Federico Maria: "Sono un figlio fortunato, ho trasformato le mie passioni in mestiere"

"Sono un figlio fortunato" ha detto Federico Maria, parlando della sua prima passione, la pittura, e del padre Marc. "Che possa esistere una disposizione genetica, un talento naturale o un'inclinazione congenita a far qualcosa - ha detto -, non voglio negarlo né sostenerlo, perché scivolerei nel regno dell' indimostrabile. Ciò che invece è perfettamente verificabile e comprovato è l'influsso dell'educazione e dell'ambiente in cui un bambino cresce e si forma.
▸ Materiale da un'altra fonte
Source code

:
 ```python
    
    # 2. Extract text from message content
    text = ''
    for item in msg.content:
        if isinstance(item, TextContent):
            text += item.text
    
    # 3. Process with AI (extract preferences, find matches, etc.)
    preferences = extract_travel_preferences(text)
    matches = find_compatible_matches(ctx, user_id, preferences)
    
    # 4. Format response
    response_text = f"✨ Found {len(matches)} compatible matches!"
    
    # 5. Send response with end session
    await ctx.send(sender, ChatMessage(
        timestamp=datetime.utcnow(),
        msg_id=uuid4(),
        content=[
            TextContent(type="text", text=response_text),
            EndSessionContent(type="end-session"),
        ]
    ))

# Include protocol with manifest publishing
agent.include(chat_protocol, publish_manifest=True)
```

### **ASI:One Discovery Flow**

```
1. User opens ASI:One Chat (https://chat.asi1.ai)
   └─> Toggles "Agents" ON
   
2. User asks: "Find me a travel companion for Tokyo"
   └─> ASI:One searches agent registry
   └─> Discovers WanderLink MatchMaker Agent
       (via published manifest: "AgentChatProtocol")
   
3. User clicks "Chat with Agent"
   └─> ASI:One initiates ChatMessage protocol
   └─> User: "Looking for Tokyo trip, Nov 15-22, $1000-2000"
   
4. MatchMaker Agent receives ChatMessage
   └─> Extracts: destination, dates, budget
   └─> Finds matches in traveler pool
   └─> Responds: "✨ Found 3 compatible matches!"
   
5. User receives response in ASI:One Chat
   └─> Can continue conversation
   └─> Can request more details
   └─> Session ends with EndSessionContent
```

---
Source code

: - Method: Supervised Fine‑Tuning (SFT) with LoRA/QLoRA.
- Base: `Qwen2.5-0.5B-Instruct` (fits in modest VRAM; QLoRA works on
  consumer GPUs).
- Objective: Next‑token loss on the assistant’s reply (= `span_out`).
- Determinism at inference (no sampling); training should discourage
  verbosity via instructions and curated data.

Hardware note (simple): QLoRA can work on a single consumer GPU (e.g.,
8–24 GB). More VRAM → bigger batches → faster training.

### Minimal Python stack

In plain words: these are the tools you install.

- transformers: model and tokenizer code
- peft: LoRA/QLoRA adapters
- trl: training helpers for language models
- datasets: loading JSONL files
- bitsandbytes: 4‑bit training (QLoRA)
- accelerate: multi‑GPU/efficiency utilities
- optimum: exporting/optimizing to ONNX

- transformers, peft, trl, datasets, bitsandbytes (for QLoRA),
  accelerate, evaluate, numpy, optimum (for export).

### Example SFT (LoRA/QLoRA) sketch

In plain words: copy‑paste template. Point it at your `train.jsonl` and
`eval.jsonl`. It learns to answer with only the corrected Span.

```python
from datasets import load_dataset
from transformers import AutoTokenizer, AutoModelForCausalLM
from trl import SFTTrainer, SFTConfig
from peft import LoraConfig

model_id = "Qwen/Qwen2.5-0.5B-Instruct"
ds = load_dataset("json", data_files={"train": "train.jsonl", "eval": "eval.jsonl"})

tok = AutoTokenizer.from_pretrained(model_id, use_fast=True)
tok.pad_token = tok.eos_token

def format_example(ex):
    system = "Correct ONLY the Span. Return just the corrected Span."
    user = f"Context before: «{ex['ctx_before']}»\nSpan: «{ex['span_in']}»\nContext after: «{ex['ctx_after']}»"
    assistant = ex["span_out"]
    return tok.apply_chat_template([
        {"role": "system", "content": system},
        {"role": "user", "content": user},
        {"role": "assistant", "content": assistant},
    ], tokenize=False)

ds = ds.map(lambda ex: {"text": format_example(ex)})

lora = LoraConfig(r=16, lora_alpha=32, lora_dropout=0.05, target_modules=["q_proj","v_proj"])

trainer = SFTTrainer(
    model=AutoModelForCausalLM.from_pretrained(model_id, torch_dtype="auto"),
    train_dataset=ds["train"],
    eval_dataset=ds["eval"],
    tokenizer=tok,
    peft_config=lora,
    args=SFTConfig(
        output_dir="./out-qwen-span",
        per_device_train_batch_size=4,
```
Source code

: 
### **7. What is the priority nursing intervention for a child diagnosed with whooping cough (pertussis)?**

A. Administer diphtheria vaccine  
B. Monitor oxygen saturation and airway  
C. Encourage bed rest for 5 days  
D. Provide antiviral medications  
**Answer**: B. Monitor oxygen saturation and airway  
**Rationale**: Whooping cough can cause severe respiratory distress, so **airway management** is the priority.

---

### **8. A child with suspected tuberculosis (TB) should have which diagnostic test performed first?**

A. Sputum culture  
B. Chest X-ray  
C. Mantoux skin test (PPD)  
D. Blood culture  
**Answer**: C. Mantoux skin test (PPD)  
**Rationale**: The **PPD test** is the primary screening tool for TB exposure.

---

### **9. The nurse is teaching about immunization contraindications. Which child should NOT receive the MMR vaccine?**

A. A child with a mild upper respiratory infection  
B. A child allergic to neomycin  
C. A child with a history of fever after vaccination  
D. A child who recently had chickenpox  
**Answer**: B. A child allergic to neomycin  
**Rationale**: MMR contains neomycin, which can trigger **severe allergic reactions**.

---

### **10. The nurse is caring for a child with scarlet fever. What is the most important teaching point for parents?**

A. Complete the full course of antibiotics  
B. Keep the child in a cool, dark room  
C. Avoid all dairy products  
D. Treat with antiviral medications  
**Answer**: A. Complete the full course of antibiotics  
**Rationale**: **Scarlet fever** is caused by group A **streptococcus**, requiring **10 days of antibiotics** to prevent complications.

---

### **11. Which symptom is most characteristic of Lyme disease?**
E io ho avuto la fortuna di poter crescere in mezzo al bello, guidato da un padre pittore verso quell'arte che precede ogni cimento pittorico: l'arte di saper osservare la realtà".

"La vera formazione - ha aggiunto - parte da quell'arte di vedere che ho citato: senza la capacità di osservare, scomporre, analizzare la realtà con gli occhi e la mente, non c'è pittura. E io ho avuto la fortuna di avere un babbo che non mi ha insegnato un metodo o una serie di operazioni meccaniche, ma mi ha aperto gli occhi all'osservazione. Capitava spesso che, tornando a casa dallo studio, entrasse nella mia stanza e mi raccontasse qualcosa che aveva visto o l'aveva colpito: il bellissimo tramonto alla curva dell'Accademia, uno scorcio architettonico interessante, un personaggio particolare visto sull'autobus. Per descrivermi queste immagini prendeva carta e matita e tirava giù dei piccoli capolavori con un'esattezza e una capacità mnemonica formidabili. Era l'arte di osservare, analizzare e ritenere la realtà per poi ricrearla a piacimento".

"Da mio padre - ha proseguito - ho imparato che la mente e l'osservazione precedono sempre la mano. Il disegno o il dipinto si costruisce prima nella testa e poi si tira giù. Ma per imparare a vedere bisogna trascorrere giornate a catturare la realtà. Fra i miei più cari ricordi vi sono le giornate passate con mio padre a disegnare all'aperto, su un taccuino oppure con i colori, a Montenero come nella vecchia Venezia, a Este come a Norimberga. Catturare la luce, le proporzioni di un'architettura, i riflessi dell'acqua, valutare quale ombra sia più scura dell' altra, individuare l'esatto punto di fuga di una prospettiva. Da grandicello, quattordicenne, ho avuto anche la disgrazia di avere mio padre come vero insegnante: fu quando divenne direttore dell'Accademia di belle arti Trossi-Uberti, nella bellissima villa ardenzina circondata dal parco. Lì mi iscrissi ai corsi accademici ma, lungi dall' aver qualche vantaggio da quel legame familistico, ne ebbi solo grane. Da pittore - ha concluso - , non avrei potuto desiderare una mostra migliore di questa fatta insieme, io a 59 anni, lui a 93. Sono un figlio fortunato".